Ferrari wird Sauber ab der Formel-1-Saison 2018 wieder mit aktuellen Triebwerken versorgen, aber welche Auswirkungen hat das auf die Fahrerpaarung beim Team aus der Schweiz?

Sauber-Teamchef Frederic Vasseur will sich dazu noch nicht äußern, sondern meint auf Nachfrage von Sky nur: "Es ist noch etwas zu früh, über die Fahrer [für 2018] zu sprechen. Wir haben ja gerade erst den Motorendeal unterschrieben."
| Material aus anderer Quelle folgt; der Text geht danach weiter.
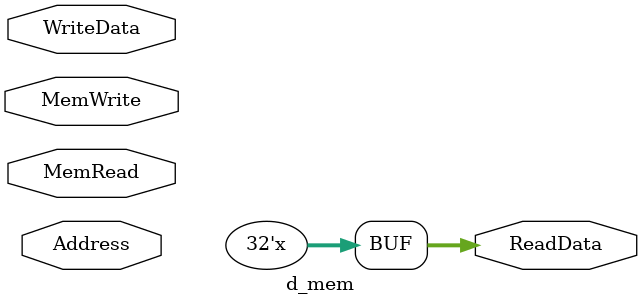
<source format=v>

module d_mem(Address, WriteData, ReadData, MemWrite, MemRead);
	
	input wire [31:0] Address, WriteData; // endereço e a mensagem que será escrita na memória caso o MemWrite seja = 1 
	input wire MemWrite, MemRead;  // verifica se a função é de escrita ou leitura
	output reg [31:0] ReadData; // retorno da leitura
	
	parameter MEM_SIZE = 1024; // memória em si, nesse caso são 1024 posições de 32 bits = 1024 * 32 = 32768 bits ou 4 KiB 
	reg [31:0] memoria [0 : MEM_SIZE-1];// memória em si, nesse caso são 1024 posições de 32 bits = 1024 * 32 = 32768 bits ou 4 KiB 
	assign cabo = Address % MEM_SIZE;
	
	always @ * begin // em qualquer alteração no cabeçalho o valor será retornado 
	
		ReadData = memoria[cabo];  // independente da função ele retorna o valor no local 

		if (MemWrite) begin // caso seja do tipo escrita escreve o valor na memória 
			memoria[cabo] <= WriteData;
		end
	end

endmodule 

</source>
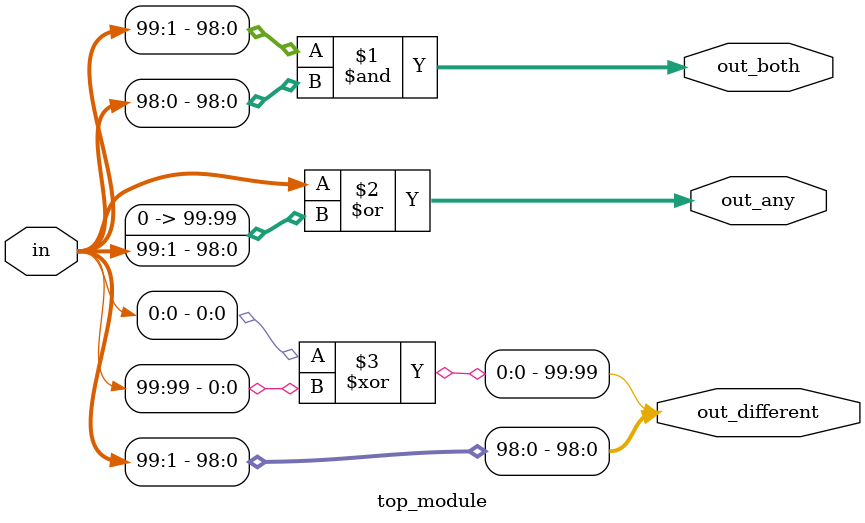
<source format=sv>
module top_module (
    input [99:0] in,
    output [98:0] out_both,
    output [99:0] out_any,
    output [99:0] out_different
);

  assign out_both = in[99:1] & in[98:0];
  assign out_any = in[99:0] | {1'b0, in[99:1]};
  assign out_different = {in[0] ^ in[99], in[99:1]} ;

endmodule

</source>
Er betont: "Fahrer sind kein Bestandteil dieser Übereinkunft." Das bedeutet: Den Ferrari-Junioren Antonio Giovinazzi und Charles Leclerc ist ein Cockpit bei Sauber in der Formel 1 2018 nicht vertraglich zugesichert.

Sauber wolle sich jedoch schon bald weitere Pläne schmieden, sagt Vasseur. "Die Fahrerfrage erörtern wir in den kommenden Wochen."

Aktuell fahren Marcus Ericsson aus Schweden und Pascal Wehrlein aus Deutschland für Sauber in der Formel 1. Wehrlein hat die einzigen Punkte des Teams in diesem Jahr erzielt, mit Platz 8 in Barcelona und mit Rang 10 in Baku.